Opposites Converge
Over this past week, I’ve had the chance to do some further work on my draft conference paper for the upcoming conference on eschatology, organised by the University of Notre Dame Australia.
In another post, I wrote about how the theme of the messianic - as laid out by Marxists as well as in Judaism - could be a useful inroad to make sense of the experience of loss. In this context, two points were particularly helpful there. The first was Theodor Adorno’s concept of the messianic as a “standpoint of redemption”, a perspective within which the fragmented pieces of our history cohere. The second was Giorgio Agamben’s idea of the messianic as the tension between the opposing poles of beginning and the end. The carry over from this to our experience of loss is that, from the standpoint of the messianic, we who have lost can also come to take back that which was lost.
What became apparent as the research progressed was that the tension Agamben observed between beginning and end actually fell short of the resolution sought for. Metaphysically, there was a gap between the two opposite poles (which should not surprise us given the fully immanent frame the Marxist notion of the messianic presumed). However, so long as that gap persisted between the opposites, a full and proper redemption is not possible. Indeed, even Theodor Adorno, after extolling the standpoint of redemption, despaired at the possibility of this standpoint existing in the first place.

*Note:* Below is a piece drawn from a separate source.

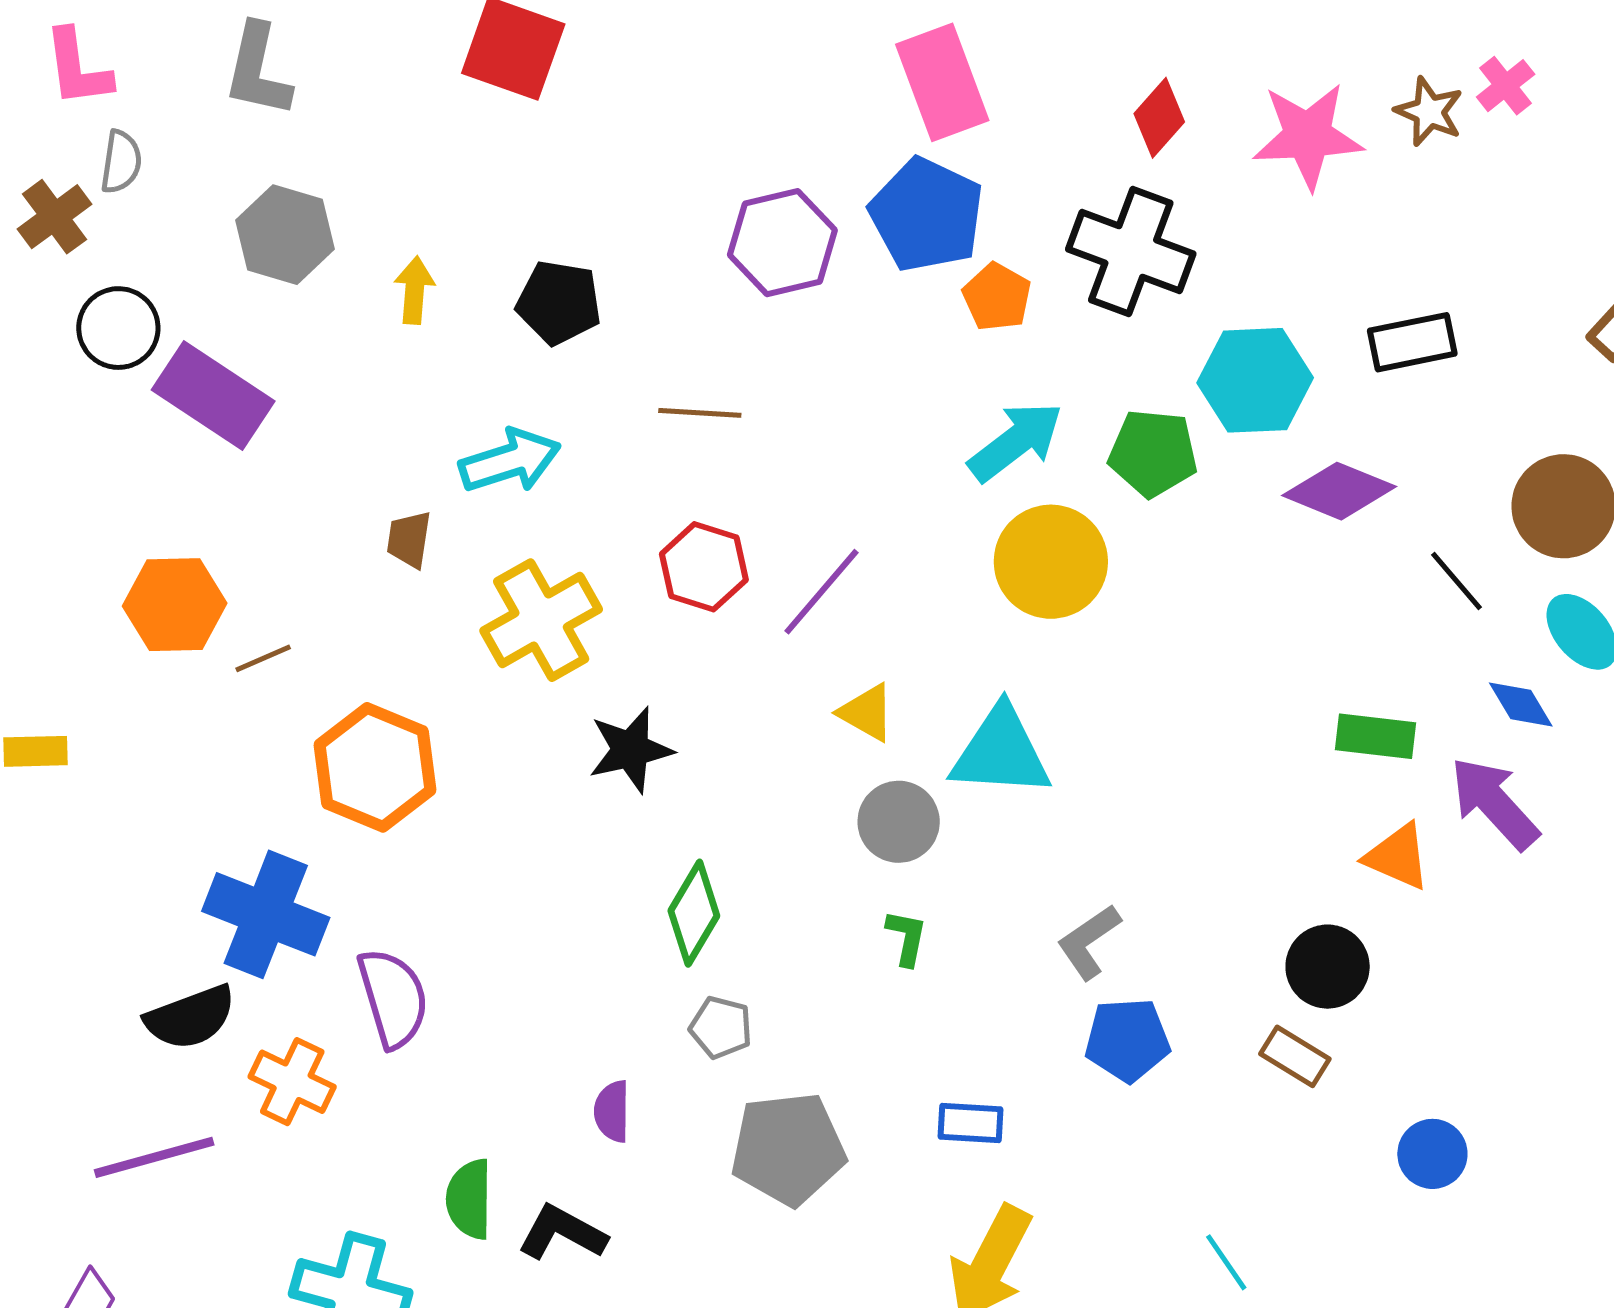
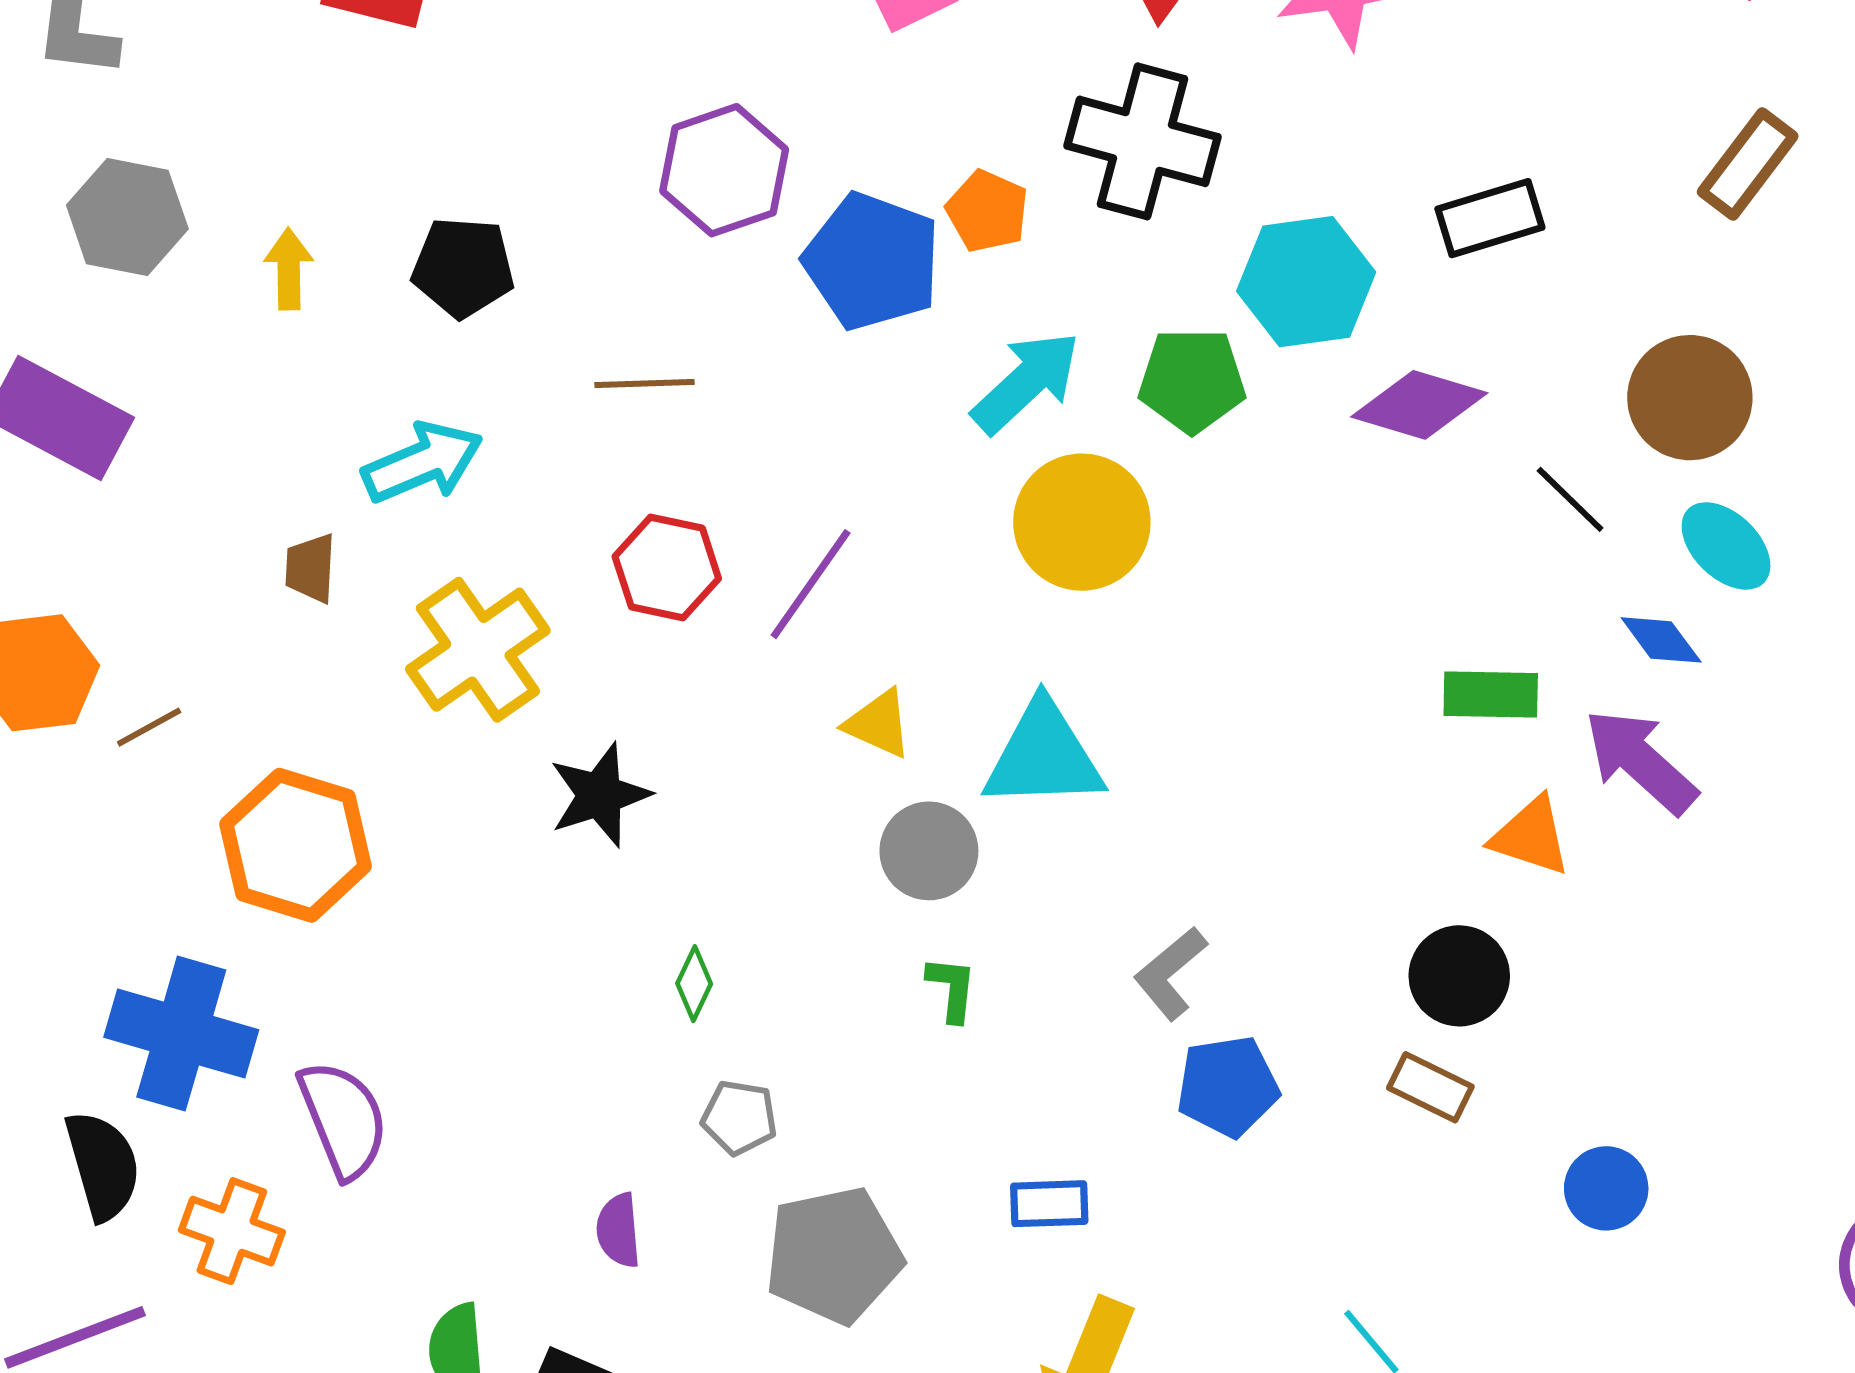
blue pentagon: (927, 215) -> (872, 261), moved
green diamond: (694, 913) -> (694, 984), size x0.6
black semicircle: (190, 1017) -> (103, 1165), turned -80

In overcoming this gap, I found a way forward in St Bonaventure’s notion of Christ as the “coincidence of opposites”, that is, the point of unity between two opposing poles which by right have no ability in themselves to unite. The reason for this, according to Bonaventure, is that the Logos overcomes the fully immanent frame of the Marxists. For Christ is the Word of the transcendent Father, who also incarnated into Jesus of Nazareth. While we say this so often, we often do not appreciate the implications of this in understanding who Christ is. Bonaventure addresses this oversight beautifully in a passage in his Journey of the Mind Towards God:
Christ, the Son of God, who is the image of the invisible God by nature [is]...the first and the last, the highest and lowest, the circumference and the centre, the Alpha and Omega, the caused and the cause, the Creator and creature…
and elsewhere:
If you are amazed because the divine Being is both first and last, eternal and most present, utterly simply and the greatest or boundless, totally present everywhere and nowhere contained, most actual and never moved…supremely one and yet all inclusive, containing all things in himself…
…in him there is joined the first principle with the last, God with man, who was formed on the sixth day; the eternal is joined with temporal man, born of the Virgin in the fullness of time, the most simple with the most composite, the most actual with the one who suffered supremely and died, the most perfect and immense with the lowly, the supreme and all inclusive one with a composite individual distinct from others, that is, the man Jesus Christ.
In other words, because Christ is fully transcendent as well as fully immanent, he is able to hold within himself all opposing poles, uniting them into a single moment. This is what closes the metaphysical gap identified in the Marxist notion of the messianic, and paves the way for us to consider the experience of loss and its opposite, the recovery of that which was lost.